• [TÂCHE À RÉALISER]:
Selon l'extrait, de quel groupe vient la rengaine adaptée que l'on chante en menant la chenille ?

• [EXTRAIT]:
◇ ◇ ◇ ◇ ◇ ◇ ◇

"La gravité d'une question se mesure à la façon dont elle affecte la jeunesse"
Pierre Mendès France.
Et soudain, à les voir s'enlacer sur les terrasses, assis sur les
genoux, sur les tables, dans des rave-parties adroitement
improvisées, danser toute une nuit, puis encore une autre et
encore un matin, refaire le monde à Flagey, réenchanter les soirs
d'été et se réinventer un avenir, on s'aperçoit que le train est
passé en ce qui nous concerne, les baby-boomers. Le regard apeuré
que nous leur jetons, critique, amer,
craintif pour notre propre survie, est l'éclairage que les vieux
marins jettent sur les moussaillons affrontant la tempête. Ils
étaient sympas pourtant pendant le confinement, attentifs à ne pas
contaminer papy et mamie, respectueux des règles, et soudain on découvre
des sauvageons pleins de sève et d'insouciance. Ce soir un doute
m'envahit: oserais-je affirmer qu'il y a 50 ans,
en pareilles circonstances, je n'aurais pas été des leurs à Nice
menant la chenille et chantant à tue-tête la rengaine adaptée de
la Bande à Basile "Pose les deux pieds en canard / C'est la Covid
qui redémarre / En voiture les voyageurs / La Covid part toujours
à l'heure." Comme l'écrivait Christine Taubira au lendemain des
attentats de Paris "et puisque la jeunesse était visée, des jeunes
sont revenus, en couple, en bande, en essaim sur les terrasses des
cafés, prêts à faire retentir leurs rires même stridents
d'angoisse, même mêlés de larmes, plaisantant sur les choses les
plus sérieuses de la vie, comme faire l'amour." Au fond de moi,
malgré toutes nos craintes de voir réapparaître le virus en raison
de pareils comportements à risque, la part de folie que secrètent
encore nos jeunes me rassure: le confinement ne les a pas rangés
plus qu'il ne faut et, quand il faudra redémarrer, ils auront
l'énergie que nous n'avons plus.
Lu dans:
Pierre Mendès France. Œuvres complètes, tome 4, 1955-62. Pour une
République moderne. Message à la jeunesse. Gallimard. 1987. 976
pages. Extrait page 148.
Christiane Taubira. Murmures à la jeunesse. Philippe Rey éd. 2016.

◇ ◇ ◇ ◇ ◇ ◇ ◇

• [DONNÉES FOURNIES]:
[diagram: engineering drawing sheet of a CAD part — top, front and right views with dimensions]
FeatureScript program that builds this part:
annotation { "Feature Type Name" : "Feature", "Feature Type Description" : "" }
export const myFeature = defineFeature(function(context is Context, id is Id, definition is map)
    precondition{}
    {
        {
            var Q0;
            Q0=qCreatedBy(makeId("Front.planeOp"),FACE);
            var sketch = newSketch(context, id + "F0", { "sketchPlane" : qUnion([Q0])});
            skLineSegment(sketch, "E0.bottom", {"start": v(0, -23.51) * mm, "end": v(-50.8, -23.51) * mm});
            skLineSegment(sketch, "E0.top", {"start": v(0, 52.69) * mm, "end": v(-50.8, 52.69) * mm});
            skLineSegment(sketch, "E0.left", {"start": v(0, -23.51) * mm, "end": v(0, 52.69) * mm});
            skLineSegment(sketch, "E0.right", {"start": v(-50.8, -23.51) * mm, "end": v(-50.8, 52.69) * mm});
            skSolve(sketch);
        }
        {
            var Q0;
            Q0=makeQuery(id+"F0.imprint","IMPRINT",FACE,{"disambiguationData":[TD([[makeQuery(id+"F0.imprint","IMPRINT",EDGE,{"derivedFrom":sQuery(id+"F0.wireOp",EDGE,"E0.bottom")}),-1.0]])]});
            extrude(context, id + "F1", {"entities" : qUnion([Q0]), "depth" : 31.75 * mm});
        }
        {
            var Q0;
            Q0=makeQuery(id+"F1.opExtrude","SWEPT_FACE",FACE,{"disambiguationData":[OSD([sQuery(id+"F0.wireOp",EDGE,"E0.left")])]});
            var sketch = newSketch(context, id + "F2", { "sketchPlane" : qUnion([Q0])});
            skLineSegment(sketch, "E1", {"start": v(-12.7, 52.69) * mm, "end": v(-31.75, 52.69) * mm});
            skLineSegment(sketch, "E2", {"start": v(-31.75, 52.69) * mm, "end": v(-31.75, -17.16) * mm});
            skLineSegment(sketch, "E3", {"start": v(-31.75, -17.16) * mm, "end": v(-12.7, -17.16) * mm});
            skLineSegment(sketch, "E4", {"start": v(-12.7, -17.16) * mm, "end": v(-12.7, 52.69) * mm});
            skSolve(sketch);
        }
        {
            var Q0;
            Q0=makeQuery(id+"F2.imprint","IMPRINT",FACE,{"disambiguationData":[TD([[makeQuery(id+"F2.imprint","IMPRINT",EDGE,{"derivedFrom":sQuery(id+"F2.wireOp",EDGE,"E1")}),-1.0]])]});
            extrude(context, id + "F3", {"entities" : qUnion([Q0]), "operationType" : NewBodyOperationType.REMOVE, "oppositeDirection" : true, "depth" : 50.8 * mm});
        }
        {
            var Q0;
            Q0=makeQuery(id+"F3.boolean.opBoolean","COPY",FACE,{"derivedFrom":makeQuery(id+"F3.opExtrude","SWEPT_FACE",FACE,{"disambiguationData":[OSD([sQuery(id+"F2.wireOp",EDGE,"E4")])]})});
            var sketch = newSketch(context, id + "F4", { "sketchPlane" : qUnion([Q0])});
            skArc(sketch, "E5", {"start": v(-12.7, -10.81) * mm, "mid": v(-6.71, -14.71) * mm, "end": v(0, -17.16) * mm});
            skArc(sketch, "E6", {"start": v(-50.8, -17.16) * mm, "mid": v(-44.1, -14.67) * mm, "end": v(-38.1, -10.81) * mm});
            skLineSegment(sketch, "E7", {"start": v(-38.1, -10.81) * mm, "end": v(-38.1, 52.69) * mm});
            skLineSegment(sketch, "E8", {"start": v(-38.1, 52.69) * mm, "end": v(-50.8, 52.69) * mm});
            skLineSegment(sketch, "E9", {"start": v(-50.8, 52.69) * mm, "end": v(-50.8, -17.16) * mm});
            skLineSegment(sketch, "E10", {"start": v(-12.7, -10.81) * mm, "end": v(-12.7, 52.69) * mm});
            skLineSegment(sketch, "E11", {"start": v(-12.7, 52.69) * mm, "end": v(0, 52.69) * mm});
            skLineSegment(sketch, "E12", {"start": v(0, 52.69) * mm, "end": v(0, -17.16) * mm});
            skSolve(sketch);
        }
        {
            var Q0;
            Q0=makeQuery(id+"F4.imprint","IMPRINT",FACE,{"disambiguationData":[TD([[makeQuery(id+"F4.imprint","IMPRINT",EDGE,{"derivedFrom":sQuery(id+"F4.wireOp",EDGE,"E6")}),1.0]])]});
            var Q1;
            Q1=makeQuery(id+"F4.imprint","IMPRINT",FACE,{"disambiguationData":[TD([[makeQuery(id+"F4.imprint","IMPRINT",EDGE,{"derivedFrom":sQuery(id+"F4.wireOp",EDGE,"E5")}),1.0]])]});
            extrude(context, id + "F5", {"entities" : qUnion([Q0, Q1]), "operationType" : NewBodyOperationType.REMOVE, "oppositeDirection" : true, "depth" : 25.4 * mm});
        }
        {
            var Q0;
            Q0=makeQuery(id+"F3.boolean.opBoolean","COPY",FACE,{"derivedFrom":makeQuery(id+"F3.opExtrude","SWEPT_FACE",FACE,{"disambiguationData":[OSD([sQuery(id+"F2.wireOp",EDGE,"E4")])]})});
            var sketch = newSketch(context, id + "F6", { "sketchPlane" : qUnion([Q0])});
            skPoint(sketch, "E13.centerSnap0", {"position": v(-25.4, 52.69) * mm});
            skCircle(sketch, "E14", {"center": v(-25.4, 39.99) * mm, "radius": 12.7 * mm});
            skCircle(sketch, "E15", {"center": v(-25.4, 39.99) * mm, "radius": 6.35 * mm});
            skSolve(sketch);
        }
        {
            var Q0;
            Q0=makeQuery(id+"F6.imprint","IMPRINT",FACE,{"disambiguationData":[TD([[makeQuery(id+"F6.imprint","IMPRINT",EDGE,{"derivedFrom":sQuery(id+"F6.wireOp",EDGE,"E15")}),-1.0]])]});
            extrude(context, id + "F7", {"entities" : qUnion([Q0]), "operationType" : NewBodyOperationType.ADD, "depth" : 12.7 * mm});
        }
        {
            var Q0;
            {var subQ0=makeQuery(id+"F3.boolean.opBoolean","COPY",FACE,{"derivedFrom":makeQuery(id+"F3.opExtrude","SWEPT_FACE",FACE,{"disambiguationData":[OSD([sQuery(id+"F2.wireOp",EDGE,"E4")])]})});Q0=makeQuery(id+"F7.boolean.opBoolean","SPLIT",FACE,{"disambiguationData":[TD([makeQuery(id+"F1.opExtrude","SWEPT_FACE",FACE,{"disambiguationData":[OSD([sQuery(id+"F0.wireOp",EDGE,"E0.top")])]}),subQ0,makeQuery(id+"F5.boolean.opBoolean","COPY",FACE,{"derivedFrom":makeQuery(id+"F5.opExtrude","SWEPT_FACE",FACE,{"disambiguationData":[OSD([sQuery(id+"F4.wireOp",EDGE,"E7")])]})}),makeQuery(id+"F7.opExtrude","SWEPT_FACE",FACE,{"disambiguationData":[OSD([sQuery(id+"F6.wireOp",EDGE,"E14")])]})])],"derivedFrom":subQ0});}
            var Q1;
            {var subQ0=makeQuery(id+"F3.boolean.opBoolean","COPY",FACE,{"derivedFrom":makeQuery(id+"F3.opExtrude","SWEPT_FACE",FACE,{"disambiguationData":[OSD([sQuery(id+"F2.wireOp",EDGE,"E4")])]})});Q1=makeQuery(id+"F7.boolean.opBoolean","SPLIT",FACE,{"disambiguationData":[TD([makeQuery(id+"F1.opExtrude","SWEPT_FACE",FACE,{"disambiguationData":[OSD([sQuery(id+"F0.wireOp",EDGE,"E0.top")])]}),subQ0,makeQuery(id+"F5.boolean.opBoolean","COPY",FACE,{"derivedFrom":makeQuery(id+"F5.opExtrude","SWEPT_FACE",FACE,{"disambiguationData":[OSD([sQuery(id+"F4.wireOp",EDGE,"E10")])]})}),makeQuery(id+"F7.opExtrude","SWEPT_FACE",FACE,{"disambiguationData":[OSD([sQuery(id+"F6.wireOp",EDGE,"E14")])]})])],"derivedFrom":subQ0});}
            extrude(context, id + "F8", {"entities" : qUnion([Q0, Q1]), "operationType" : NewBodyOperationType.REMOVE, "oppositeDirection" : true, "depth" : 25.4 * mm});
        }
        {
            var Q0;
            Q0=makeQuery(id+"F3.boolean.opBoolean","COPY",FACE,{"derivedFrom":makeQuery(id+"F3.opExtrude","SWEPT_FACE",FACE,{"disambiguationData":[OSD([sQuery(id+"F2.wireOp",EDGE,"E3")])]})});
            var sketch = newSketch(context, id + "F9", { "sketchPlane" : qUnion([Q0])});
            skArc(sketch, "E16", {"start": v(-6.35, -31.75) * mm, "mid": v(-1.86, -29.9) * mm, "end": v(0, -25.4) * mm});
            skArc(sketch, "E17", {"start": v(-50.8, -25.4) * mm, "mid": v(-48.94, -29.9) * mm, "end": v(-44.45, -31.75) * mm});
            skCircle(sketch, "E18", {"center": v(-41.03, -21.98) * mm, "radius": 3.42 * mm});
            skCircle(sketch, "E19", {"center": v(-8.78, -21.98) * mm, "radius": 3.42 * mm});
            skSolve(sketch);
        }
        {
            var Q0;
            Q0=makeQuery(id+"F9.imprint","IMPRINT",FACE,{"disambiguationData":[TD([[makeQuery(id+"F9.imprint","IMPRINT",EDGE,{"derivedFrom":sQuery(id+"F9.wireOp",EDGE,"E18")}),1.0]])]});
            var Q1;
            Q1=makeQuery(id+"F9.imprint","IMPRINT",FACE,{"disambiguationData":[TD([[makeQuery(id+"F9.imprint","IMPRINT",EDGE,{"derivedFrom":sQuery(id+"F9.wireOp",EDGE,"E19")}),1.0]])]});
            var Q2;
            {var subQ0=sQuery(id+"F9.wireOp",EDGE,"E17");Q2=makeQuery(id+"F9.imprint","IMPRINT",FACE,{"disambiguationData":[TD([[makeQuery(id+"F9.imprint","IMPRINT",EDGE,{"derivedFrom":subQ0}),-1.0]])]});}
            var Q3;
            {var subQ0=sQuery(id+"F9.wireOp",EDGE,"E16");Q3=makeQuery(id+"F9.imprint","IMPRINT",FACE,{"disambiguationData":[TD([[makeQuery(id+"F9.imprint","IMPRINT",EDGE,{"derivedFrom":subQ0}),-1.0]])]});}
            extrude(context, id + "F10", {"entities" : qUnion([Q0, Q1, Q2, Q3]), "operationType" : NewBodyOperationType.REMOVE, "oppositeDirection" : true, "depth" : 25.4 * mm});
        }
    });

◇ ◇ ◇ ◇ ◇ ◇ ◇

• [RÉSULTAT]:
De la Bande à Basile.